Pyotr looked up to nod in agreement, only to pause. “Говно!” he muttered. Then, aloud to both Olga and Grigory, on the comms: “We have lights out on Inner Seal perimeter.”

Grigory responded: “No reported breaks in circuitry. We’re sending Beta Team down to reinforce you. Do not investigate; do not engage. Smells like a trap.”

“Говно!” Pyotr said again, hurrying to reassemble his AN-94. “Of all the days to have an alert, of all the times, right when I need to do rocket surgery to put this thing back together!”

“Uh, Pyotr?” Olga said. “What’s going on?”

Looking up, Pyotr saw that lights were going out, bank by bank, all around them–to either side of the patrol bath around the Project Eclipse core and the catwalk back to the elevator.

“Additional lights out,” Pyotr said, abandoning his AN-94 and drawing his first backup weapon, a PP-19 Bizon submachine gun. “Grigory! What the hell is going on up there?”

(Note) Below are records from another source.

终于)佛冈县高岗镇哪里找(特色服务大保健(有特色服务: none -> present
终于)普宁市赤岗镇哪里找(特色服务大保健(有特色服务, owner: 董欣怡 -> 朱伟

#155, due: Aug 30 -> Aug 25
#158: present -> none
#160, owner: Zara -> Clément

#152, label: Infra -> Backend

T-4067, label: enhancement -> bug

“I…I don’t understand,” Grigory said. “I am getting reports of lights failing all over the complex, but the power is still flowing. By rights the lights should be on.”

The darkness was closing in, bank by bank. “I hear footsteps,” Olga muttered. “There’s a human agency behind this, mark my words.”

The footsteps were still approaching; Pyotr and Olga each pulled down the night-vision attachments on their helmets just before the last nights went out. “Do not approach any further, or we will open fire,” Olga cried.

In a sudden, suffocating moment of darkness, both the night vision rigs went out, the screens going completely black even though they still emitted the high electronic buzz that accompanied their typical operation. Pyotr, cursing, cast his aside and opened up with his Bizon at the unseen assailant. Olga joined him, firing a series of short burst from her AN-94 before dropping a flare. The muzzle flashes of the weapons combined with the flare allowed both of them to see that a figure was approaching.

But that was before the flare winked out too, impossibly. Pyotr let off a second burst, if only to make some light, but to his horror he found that the gun spat and recoiled but shed no light.

“What witchcraft is this?” he whispered.

The PM Makarov pistol was drawn from Pyotr’s holster and fired twice, once for him and once for Olga. As they slumped to the floor, Darklight tossed the weapon aside with a chuckle. “I can snuff out any light in existence,” she purred. “Even the one in your eyes.”

Project Eclipse awaited before her, unguarded, for the taking.